Succeeding at an MLM requires time; startup cash, preferably a safety net in the form of a cushy savings account or another income stream (like a full-time job or an employed spouse); a large and captive audience; and a willingness to constantly, visibly self-promote — and even after all of that #hustle, you're still statistically likely to lose money. Gig-economy jobs are usually built to monetize something you already own; to turn a spare bedroom or a car into a revenue stream. MLMs, on the other hand, commodify not property, but relationships. And if you decide to throw in the towel on that Airbnb or Lyft gig, at least you still own and can use your guest room or your Camry. Piles of unwanted leggings or nail wraps, on the other hand? Not so much.
It takes some significant cash and spare time to become profitable, making it an opportunity mostly fit for those with the luxury of time and the privilege to patiently await profit that sometimes takes months to kick in. And even the most successful of MLM sellers are still classified as independent contractors, operating without the safety net of benefits like healthcare or family leave and exempt from federal labor protections like overtime pay. For someone who doesn’t have access to those resources elsewhere — like, say, a single working mom trying to make ends meet — all those empowering girl-boss platitudes might ring a little hollow.
“The market is saturated, and because of the required upfront cost and slow return on investment, I have a hard time recruiting people,” Amber says. What good is a side hustle if it doesn't help to pay the bills, or if you're spending more on inventory than you make in sales and commissions? That’s not a side hustle; that’s an expensive hobby.

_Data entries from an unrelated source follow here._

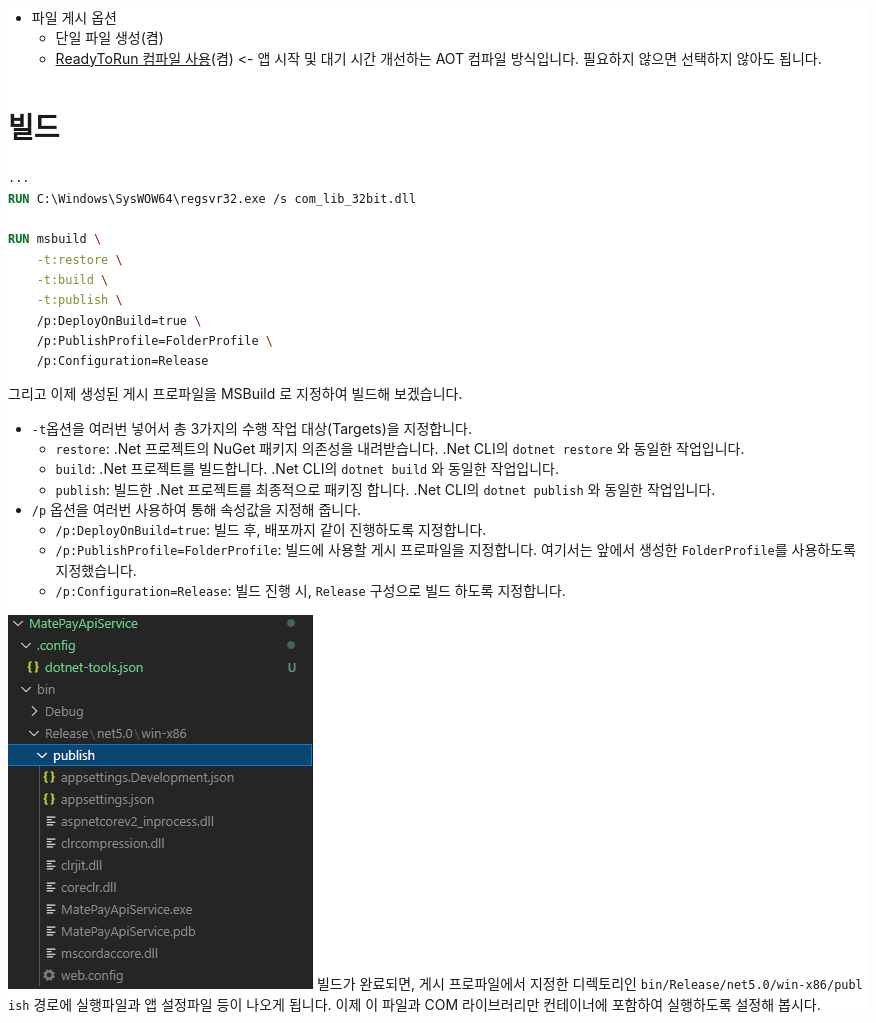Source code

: - 파일 게시 옵션
  - 단일 파일 생성(켬)
  - [ReadyToRun 컴파일 사용](https://docs.microsoft.com/ko-kr/dotnet/core/deploying/ready-to-run)(켬) <- 앱 시작 및 대기 시간 개선하는 AOT 컴파일 방식입니다. 필요하지 않으면 선택하지 않아도 됩니다.

# 빌드
```dockerfile
...
RUN C:\Windows\SysWOW64\regsvr32.exe /s com_lib_32bit.dll

RUN msbuild \
    -t:restore \
    -t:build \
    -t:publish \
    /p:DeployOnBuild=true \
    /p:PublishProfile=FolderProfile \
    /p:Configuration=Release 
```
그리고 이제 생성된 게시 프로파일을 MSBuild 로 지정하여 빌드해 보겠습니다.
- `-t`옵션을 여러번 넣어서 총 3가지의 수행 작업 대상(Targets)을 지정합니다.
  - `restore`: .Net 프로젝트의 NuGet 패키지 의존성을 내려받습니다. .Net CLI의 `dotnet restore` 와 동일한 작업입니다.
  - `build`: .Net 프로젝트를 빌드합니다. .Net CLI의 `dotnet build` 와 동일한 작업입니다.
  - `publish`: 빌드한 .Net 프로젝트를 최종적으로 패키징 합니다. .Net CLI의 `dotnet publish` 와 동일한 작업입니다.
- `/p` 옵션을 여러번 사용하여 통해 속성값을 지정해 줍니다.
  - `/p:DeployOnBuild=true`: 빌드 후, 배포까지 같이 진행하도록 지정합니다.
  - `/p:PublishProfile=FolderProfile`: 빌드에 사용할 게시 프로파일을 지정합니다. 여기서는 앞에서 생성한 `FolderProfile`를 사용하도록 지정했습니다.
  - `/p:Configuration=Release`: 빌드 진행 시, `Release` 구성으로 빌드 하도록 지정합니다.

![](images/build.png)
빌드가 완료되면, 게시 프로파일에서 지정한 디렉토리인 `bin/Release/net5.0/win-x86/publish` 경로에 실행파일과 앱 설정파일 등이 나오게 됩니다. 이제 이 파일과 COM 라이브러리만 컨테이너에 포함하여 실행하도록 설정해 봅시다. 
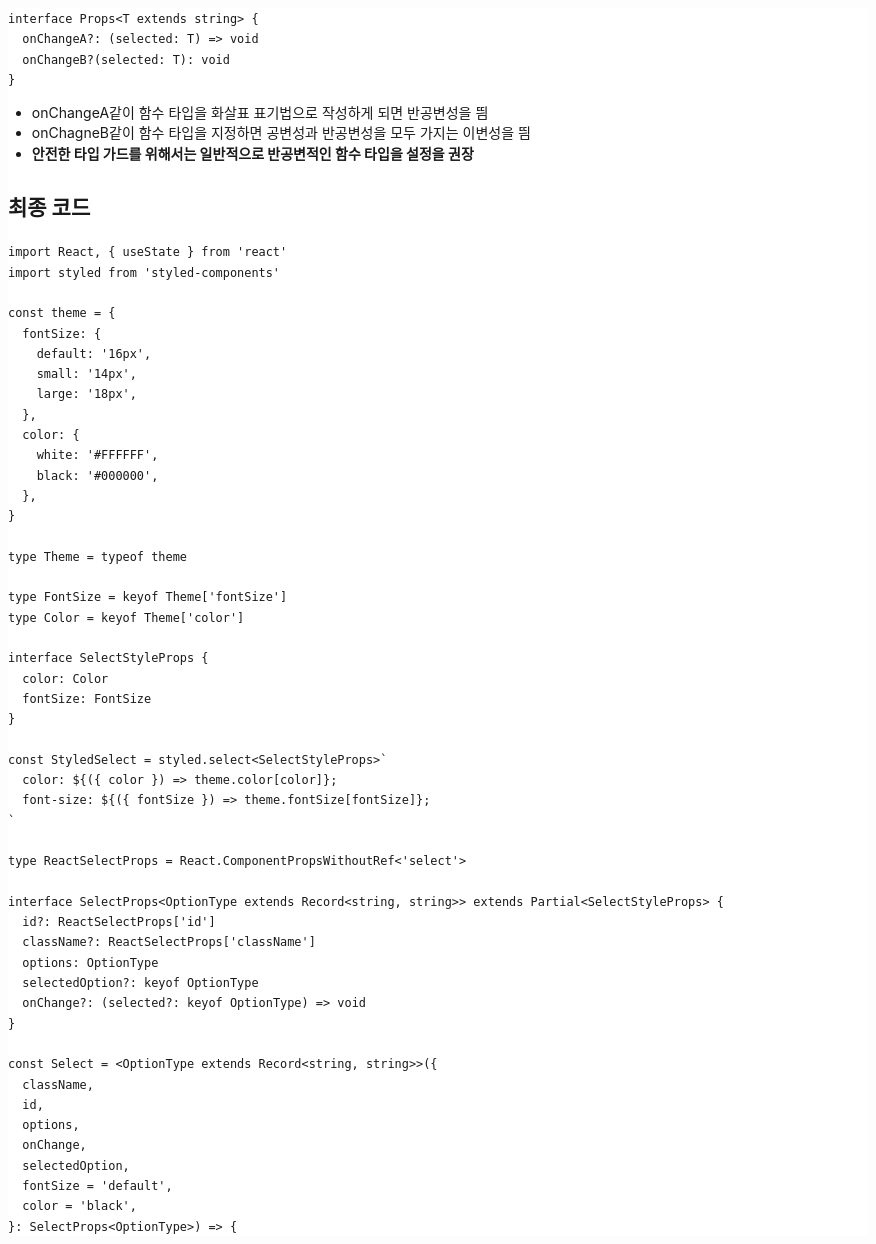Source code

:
 ```tsx
interface Props<T extends string> {
  onChangeA?: (selected: T) => void
  onChangeB?(selected: T): void
}
```

- onChangeA같이 함수 타입을 화살표 표기법으로 작성하게 되면 반공변성을 띔
- onChagneB같이 함수 타입을 지정하면 공변성과 반공변성을 모두 가지는 이변성을 띔
- **안전한 타입 가드를 위해서는 일반적으로 반공변적인 함수 타입을 설정을 권장**

## 최종 코드

```tsx
import React, { useState } from 'react'
import styled from 'styled-components'

const theme = {
  fontSize: {
    default: '16px',
    small: '14px',
    large: '18px',
  },
  color: {
    white: '#FFFFFF',
    black: '#000000',
  },
}

type Theme = typeof theme

type FontSize = keyof Theme['fontSize']
type Color = keyof Theme['color']

interface SelectStyleProps {
  color: Color
  fontSize: FontSize
}

const StyledSelect = styled.select<SelectStyleProps>`
  color: ${({ color }) => theme.color[color]};
  font-size: ${({ fontSize }) => theme.fontSize[fontSize]};
`

type ReactSelectProps = React.ComponentPropsWithoutRef<'select'>

interface SelectProps<OptionType extends Record<string, string>> extends Partial<SelectStyleProps> {
  id?: ReactSelectProps['id']
  className?: ReactSelectProps['className']
  options: OptionType
  selectedOption?: keyof OptionType
  onChange?: (selected?: keyof OptionType) => void
}

const Select = <OptionType extends Record<string, string>>({
  className,
  id,
  options,
  onChange,
  selectedOption,
  fontSize = 'default',
  color = 'black',
}: SelectProps<OptionType>) => {
```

MLMs and the gig economy both capitalize on a deeply American cultural mythos that self-reliance and grit are all it takes to succeed. Yet by neglecting to provide workers with basic protections or a clear, predictable understanding of income, they’re simultaneously complicit in some of the very same drivers of socioeconomic inequality that force people to seek out a side gig in the first place. These companies promise all the luster of creative entrepreneurship — freedom, independence, #BeYourOwnBoss — despite the very real and rigid structures and expectations they have in place for their laborers. It’s capitalism with hashtags and a Snapchat filter, but it's still capitalism, propped up by laborers whose efforts reward the fortunate few who sit at the top of the pyramid.
Update: This article has been updated to reflect the lowest possible buy-in option for Rodan + Fields sellers.